Experimental evaluation focuses on synthetic hierarchical graphs generated by the Lancichinetti–Fortunato benchmark. Nodes are organized into macro‑communities, each containing micro‑communities; two mixing parameters µ₁ (inter‑macro edge fraction) and µ₂ (inter‑micro edge fraction) control the density of inter‑community links. As µ₁ and µ₂ increase, traditional spectral methods based on L (unnormalized Laplacian) or L_s (symmetric normalized Laplacian) experience sharp declines in Normalized Mutual Information (NMI) and clustering accuracy because dense inter‑community edges blur community boundaries. In contrast, the replicator‑based method retains high NMI and accuracy even for large µ₁, demonstrating robustness to noisy inter‑community connections.

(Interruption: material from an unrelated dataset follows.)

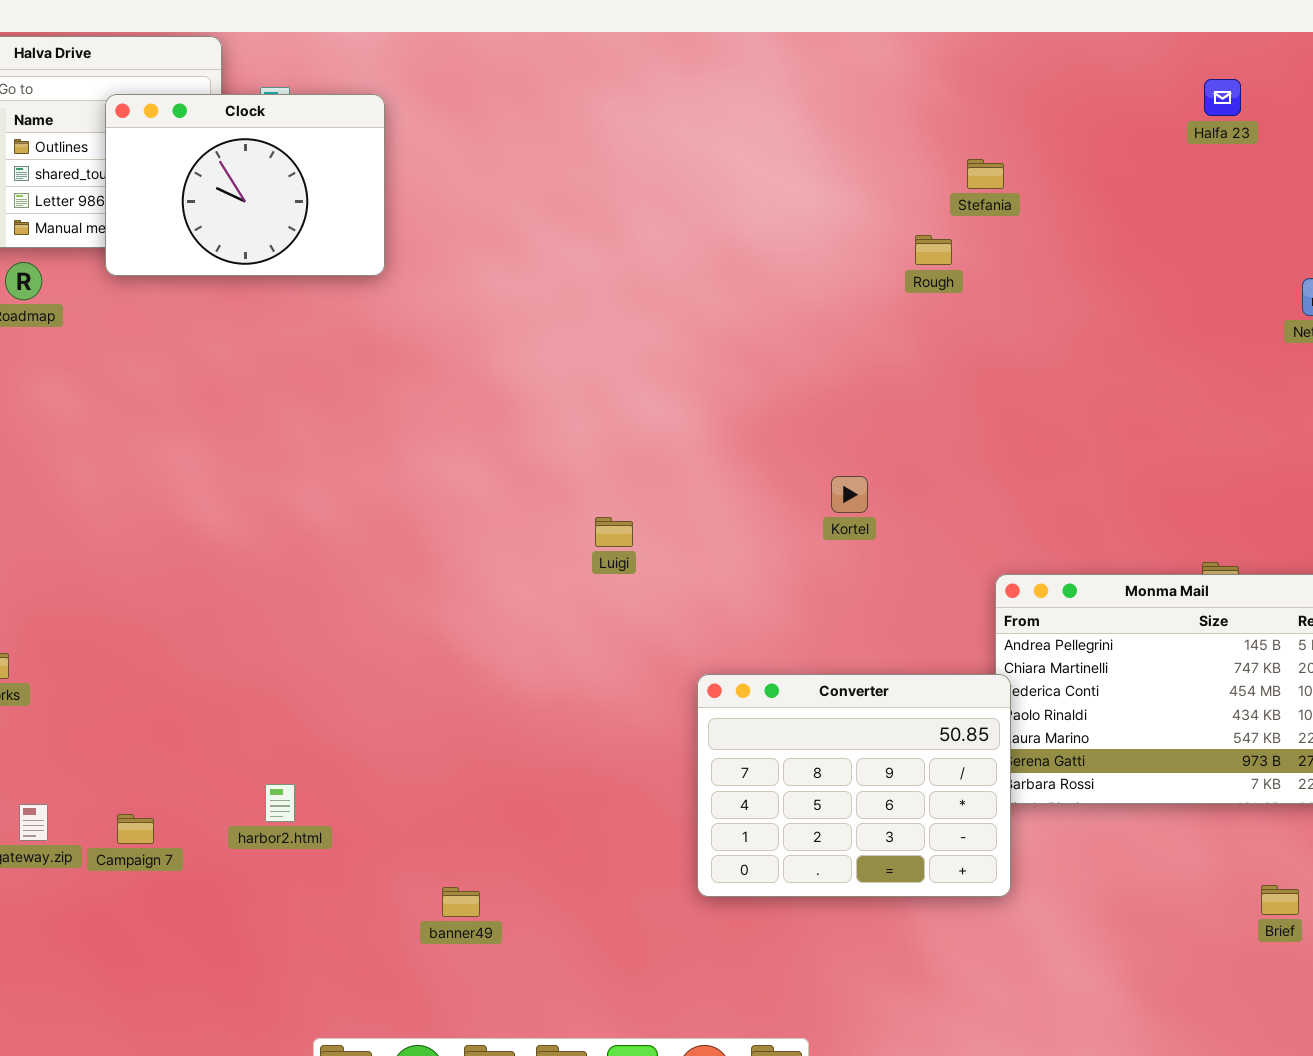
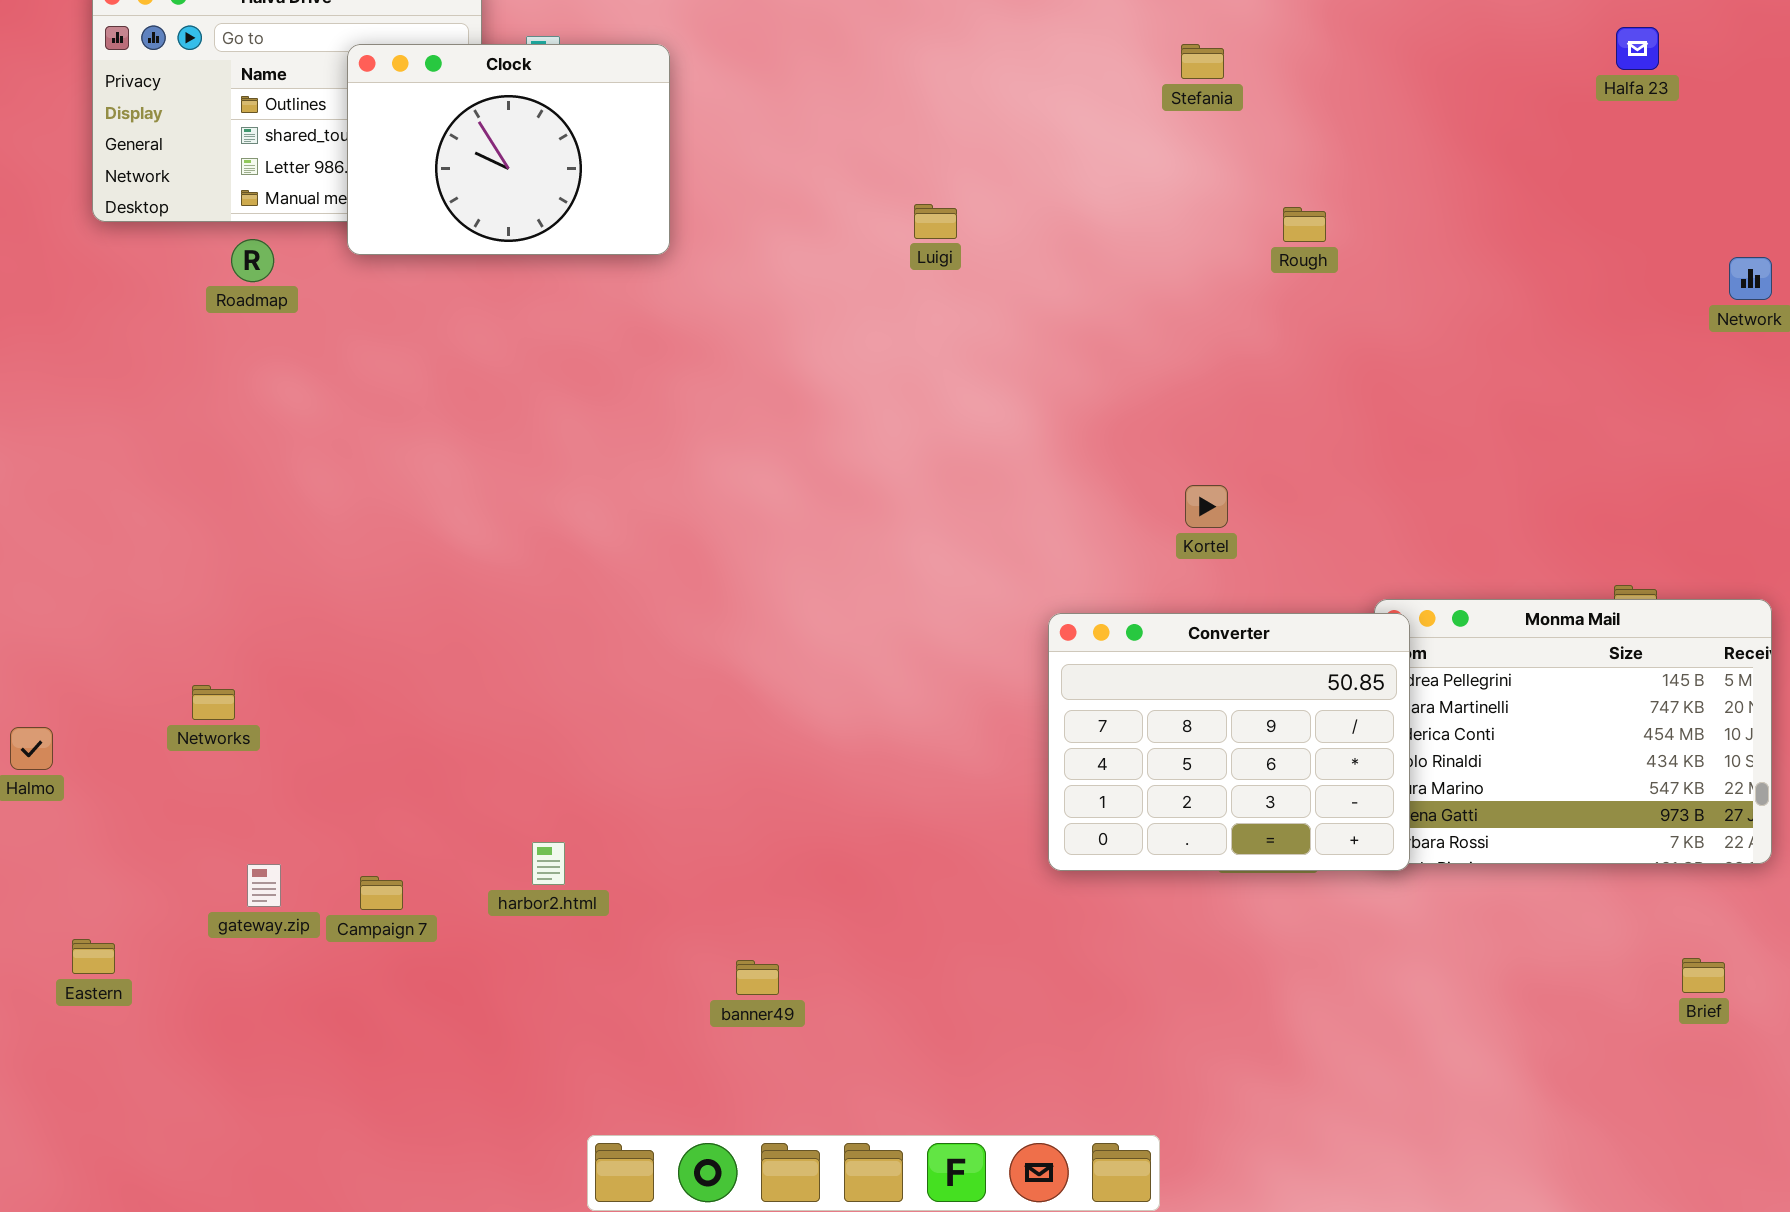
Stefania: [967,159,1004,189] -> [1181,44,1224,79], moved
Luigi: [595,517,633,547] -> [914,204,957,239], moved
Converter: [697,674,1011,897] -> [1048,613,1410,871], moved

A concrete illustrative example further clarifies the mechanism. A small graph consists of a dense clique linked to a sparse cluster through a high‑degree hub node. Standard normalized cut on the original graph prefers a cut that isolates the hub with the sparse side, ignoring the dense clique structure. After re‑weighting edges by centrality, the hub’s connections to the clique become heavily weighted, making the cut that separates the hub from the clique far more expensive. Consequently, the optimal cut on the re‑weighted graph groups the hub with the clique, preserving the dense subgraph. Numerical values of ratio cut and normalized cut before and after re‑weighting confirm this behavior.

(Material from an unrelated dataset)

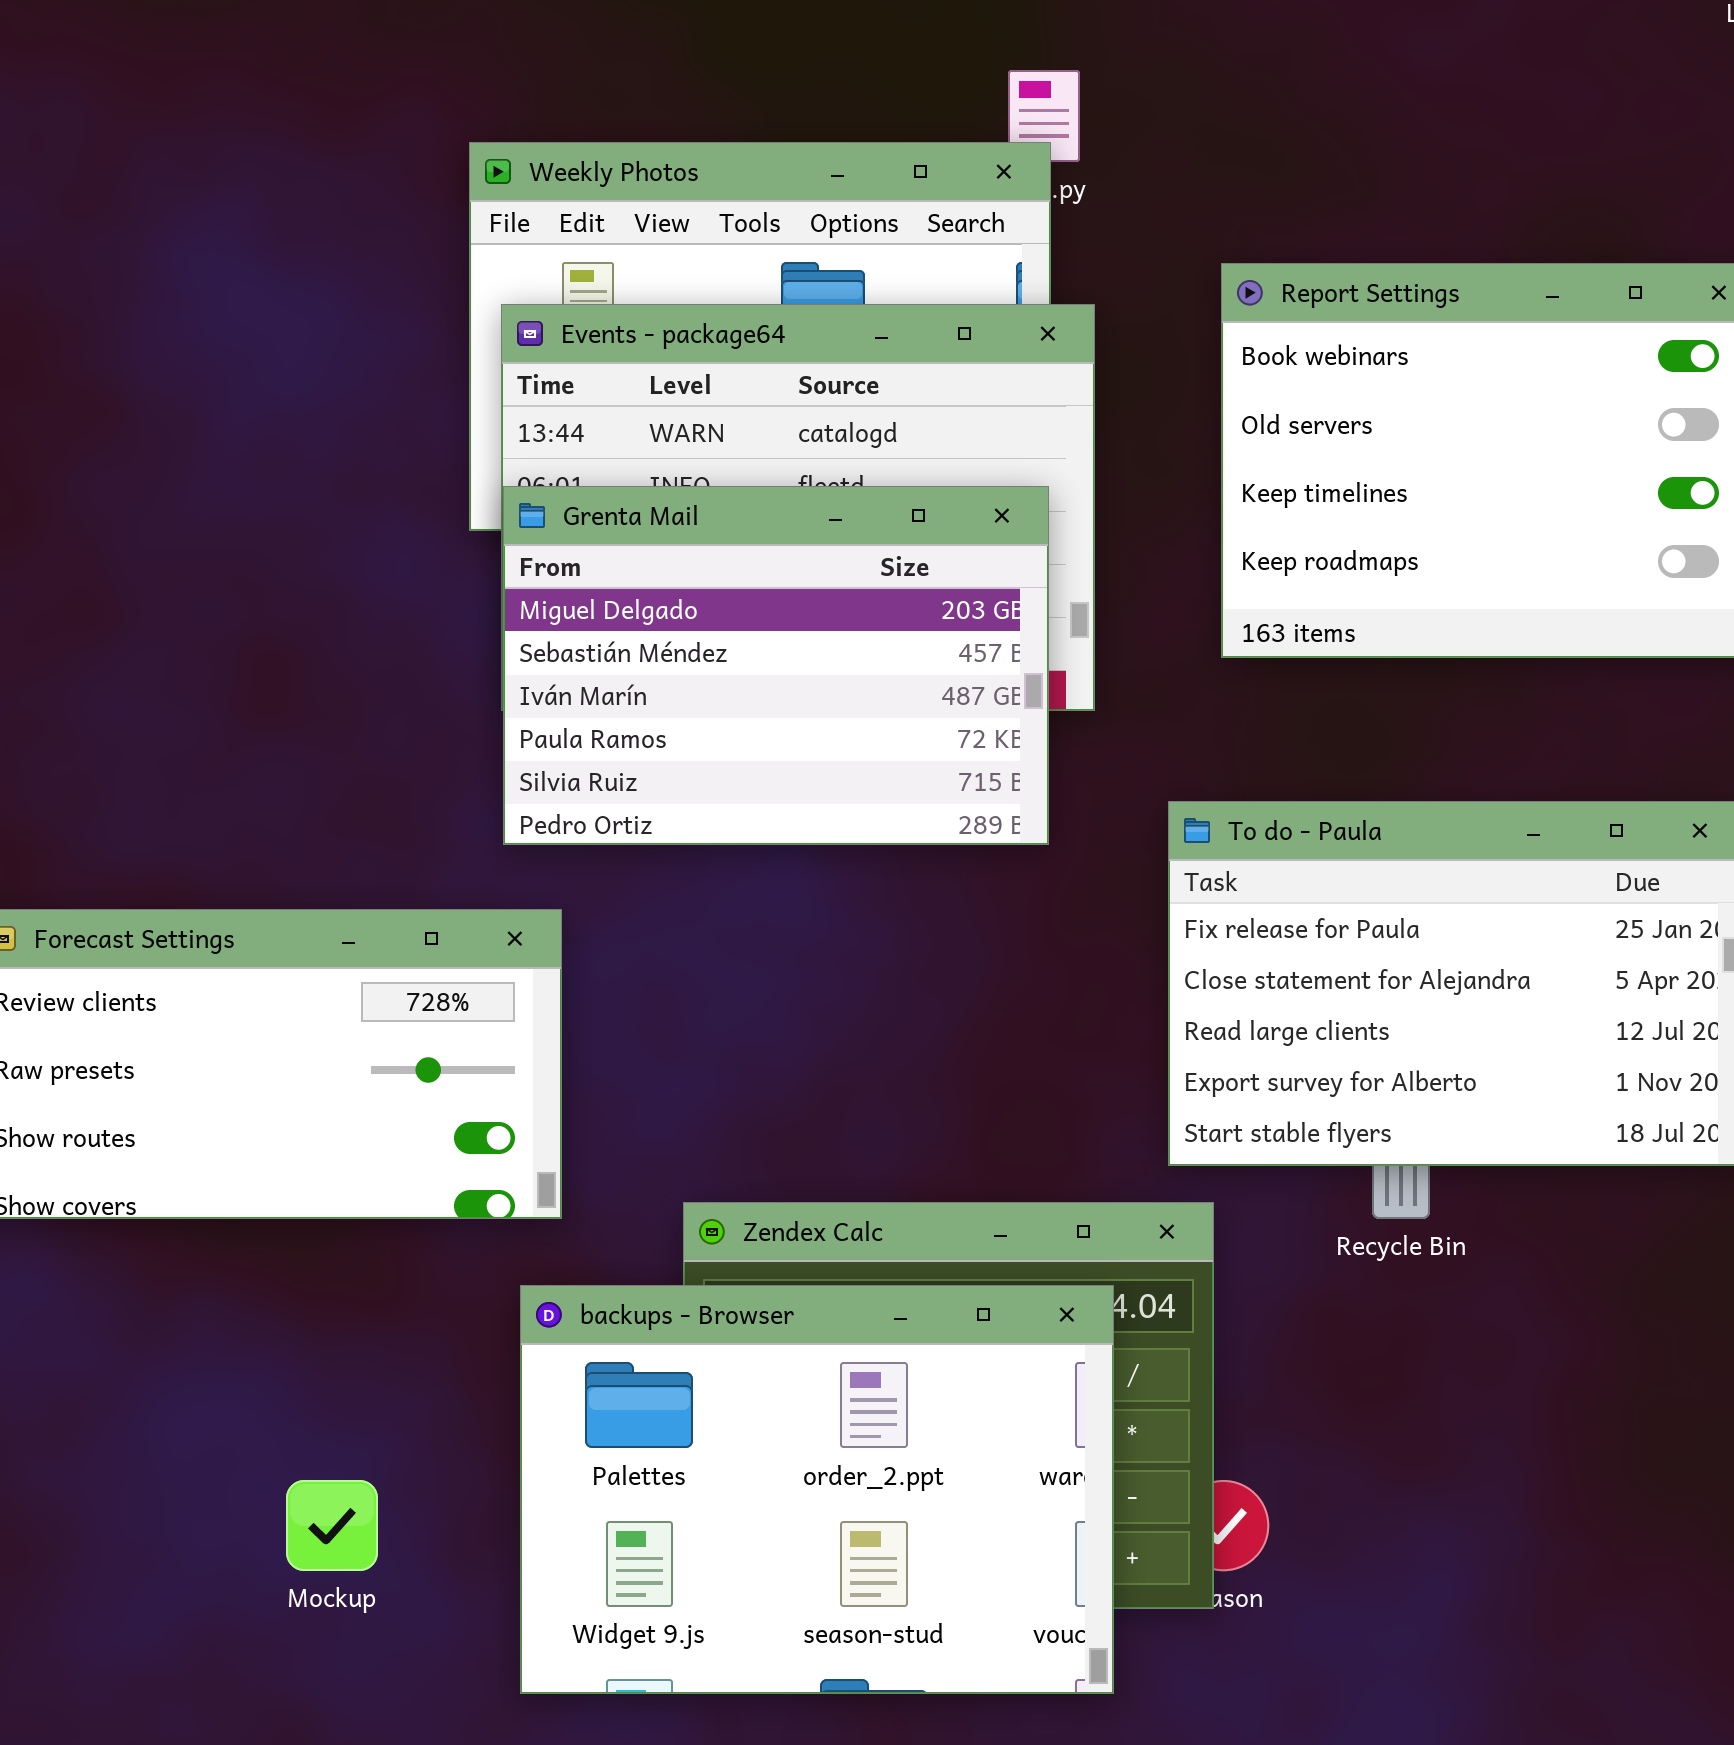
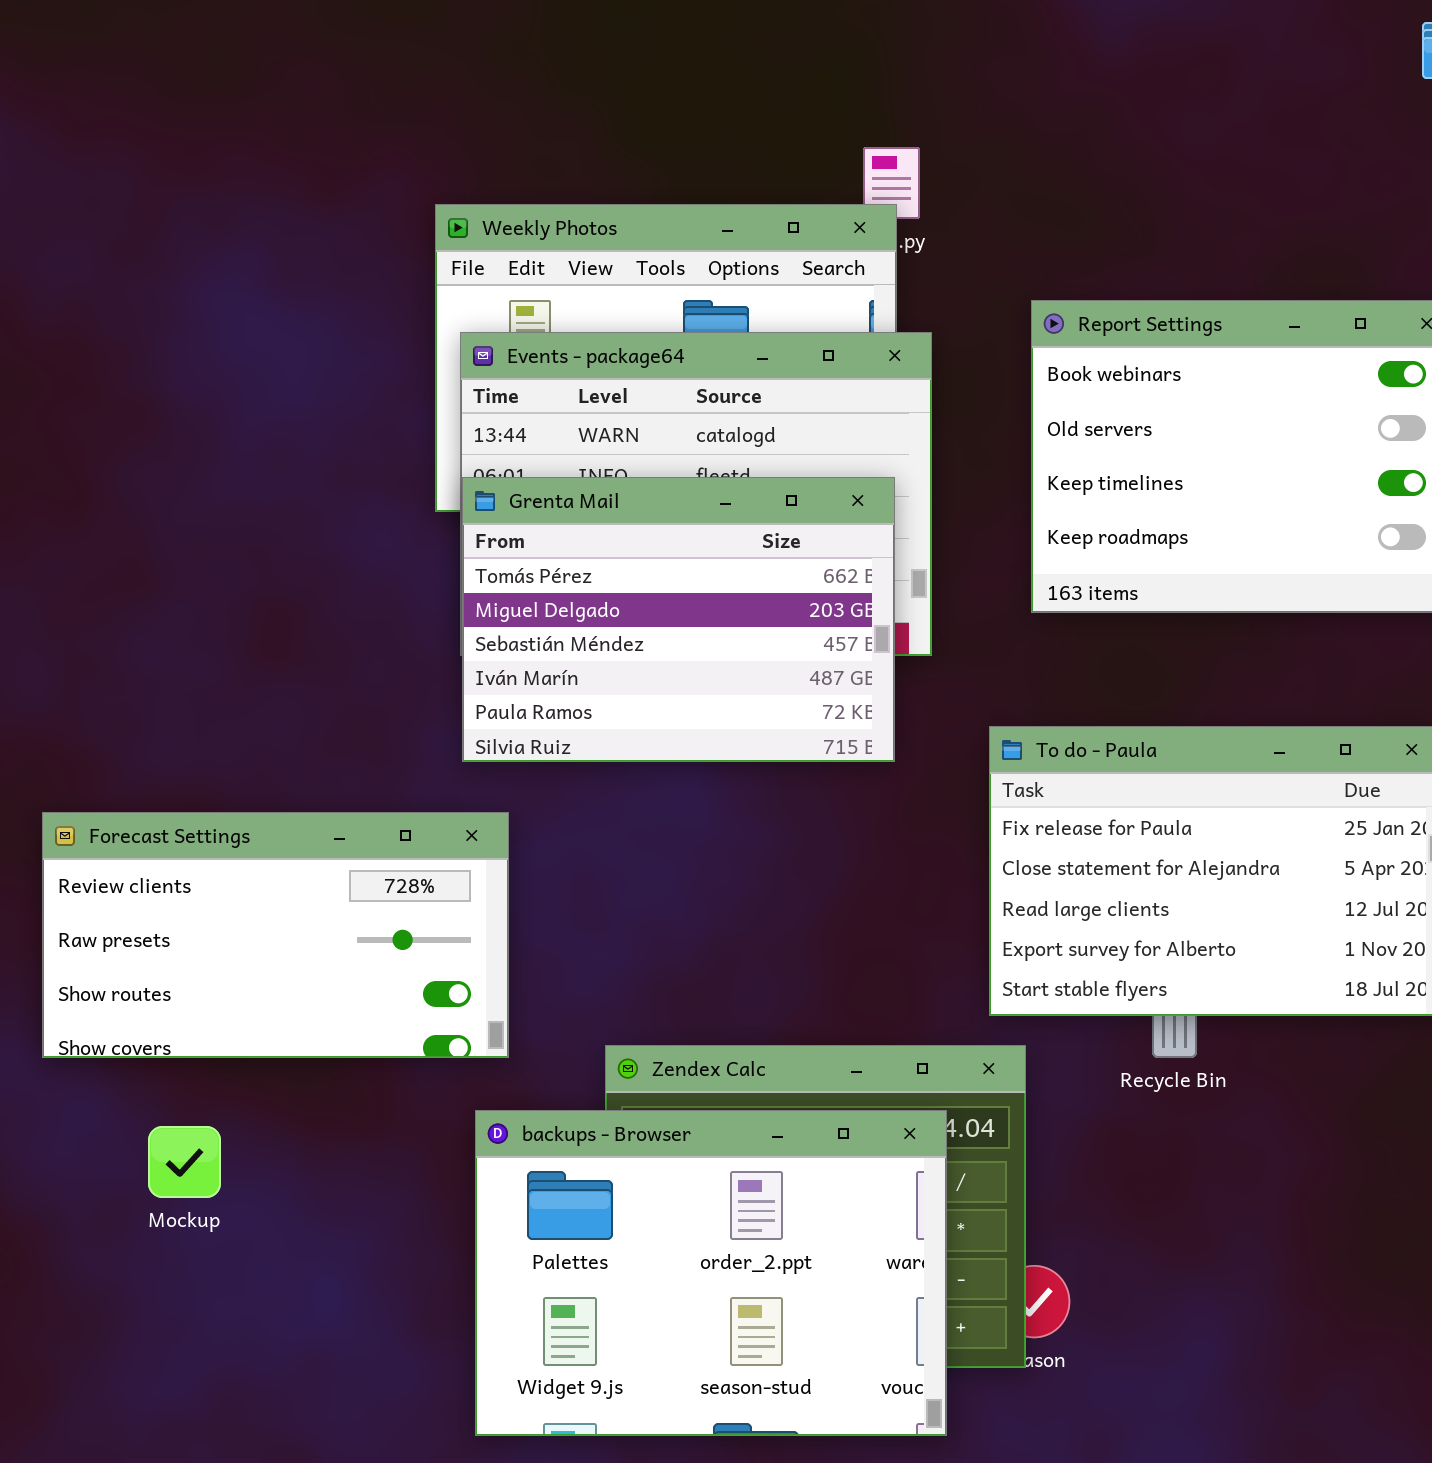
Grenta Mail: [503,486,1049,845] -> [462,477,895,762], scrolled up 1 row
Mockup: [286,1480,378,1571] -> [148,1126,221,1198], moved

In summary, the paper establishes that epidemic diffusion, captured by the replicator, is mathematically identical to diffusion on a centrality‑re‑weighted graph. This insight enables a spectral clustering algorithm that naturally emphasizes dense, central structures (cliques) and is less sensitive to noisy inter‑community edges. The method is computationally comparable to existing spectral techniques, yet yields superior community recovery on graphs where high‑centrality hub nodes obscure true modular organization. The authors suggest future work on applying the approach to real‑world large‑scale social networks and extending the framework to dynamic or temporal graphs.